◆ THE TASK: Swap "transcription" for "transcribed text" in each of the items below and give them back otherwise unchanged, leaving out the pictures.

◆ MATERIALS PROVIDED:
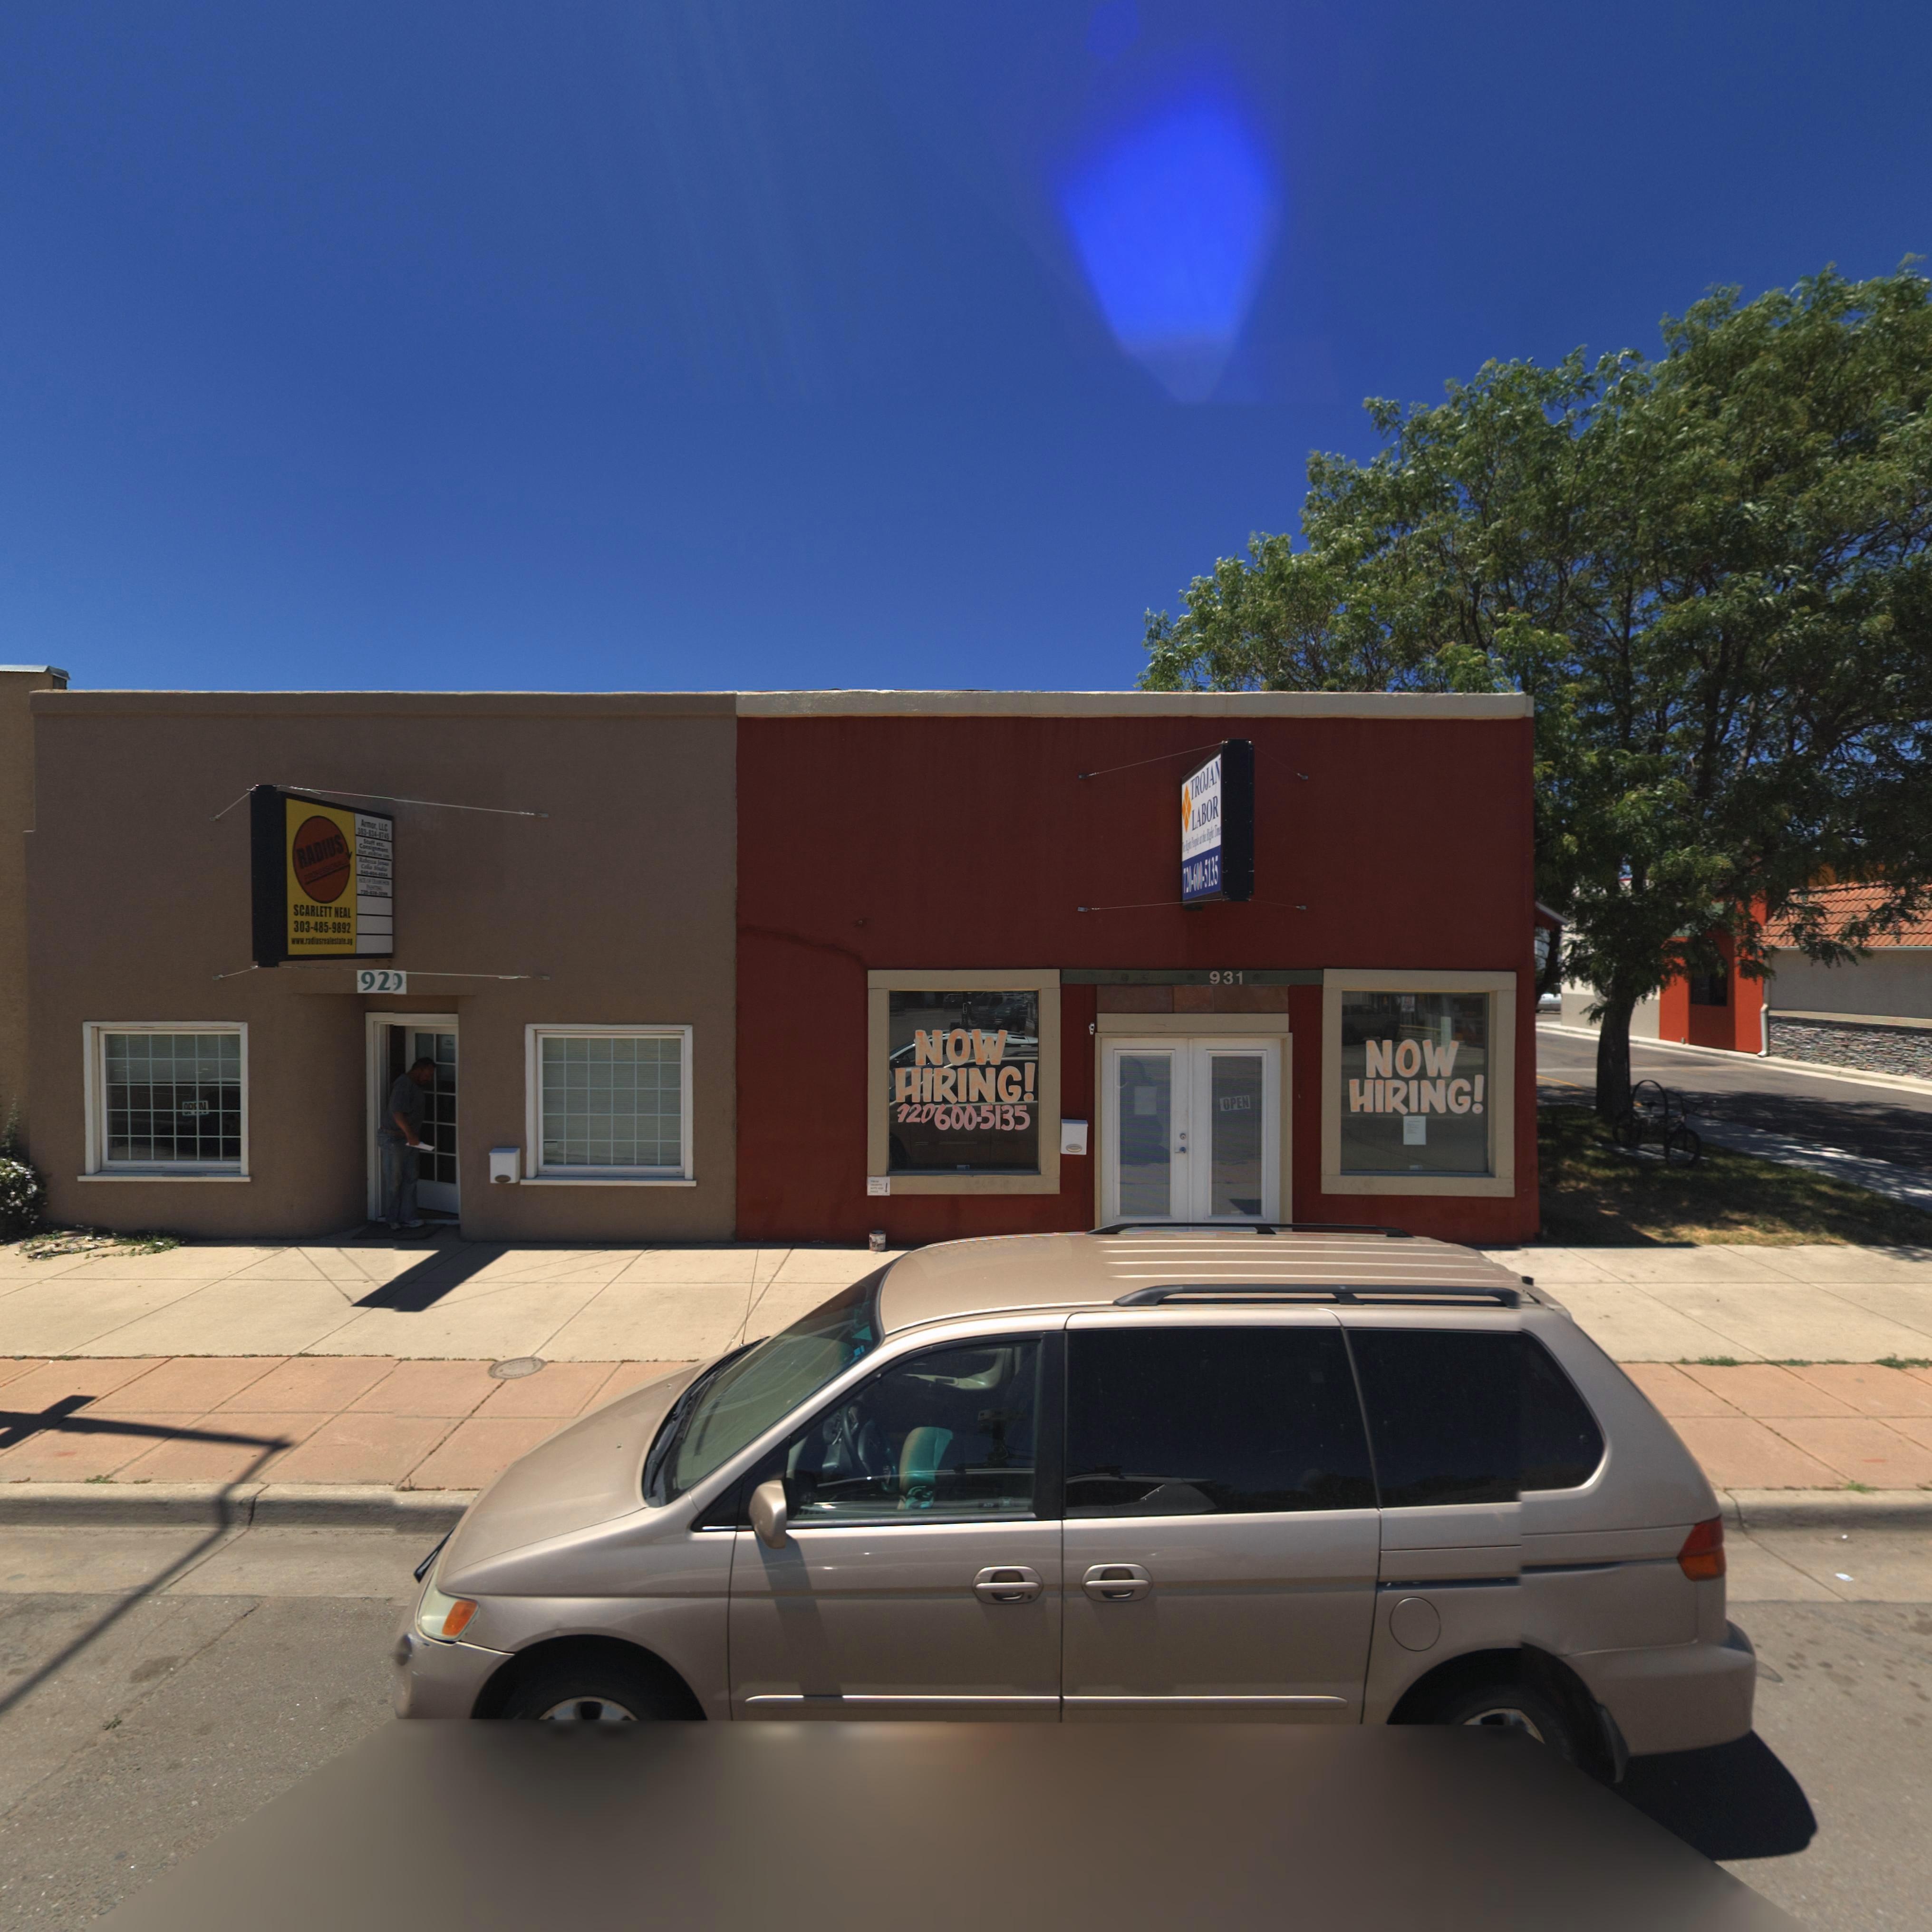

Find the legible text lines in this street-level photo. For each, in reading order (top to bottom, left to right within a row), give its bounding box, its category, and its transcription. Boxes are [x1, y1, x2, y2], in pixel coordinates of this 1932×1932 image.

[1189, 757, 1221, 801] BusinessName: TROJAN
[1191, 795, 1219, 831] BusinessName: LABOR
[360, 819, 388, 831] BusinessName: ARMOUR, LLC
[294, 834, 345, 870] BusinessName: RADIUS
[358, 842, 388, 853] BusinessName: Com*******
[362, 838, 385, 848] BusinessName: Scott ***
[358, 857, 389, 866] BusinessName: Reb***a Jones
[360, 863, 387, 872] BusinessName: Cello Studio
[358, 877, 389, 886] BusinessName: ACE OF D********
[360, 970, 403, 992] StreetNumber: 92*
[1208, 969, 1243, 985] StreetNumber: 931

◆ CORRECT ANSWER:
Find the legible text lines in this street-level photo. For each, in reading order (top to bottom, left to right within a row), give its bounding box, its category, and its transcribed text. Boxes are [x1, y1, x2, y2], in pixel coordinates of this 1932×1932 image.

[1189, 757, 1221, 801] BusinessName: TROJAN
[1191, 795, 1219, 831] BusinessName: LABOR
[360, 819, 388, 831] BusinessName: ARMOUR, LLC
[294, 834, 345, 870] BusinessName: RADIUS
[358, 842, 388, 853] BusinessName: Com*******
[362, 838, 385, 848] BusinessName: Scott ***
[358, 857, 389, 866] BusinessName: Reb***a Jones
[360, 863, 387, 872] BusinessName: Cello Studio
[358, 877, 389, 886] BusinessName: ACE OF D********
[360, 970, 403, 992] StreetNumber: 92*
[1208, 969, 1243, 985] StreetNumber: 931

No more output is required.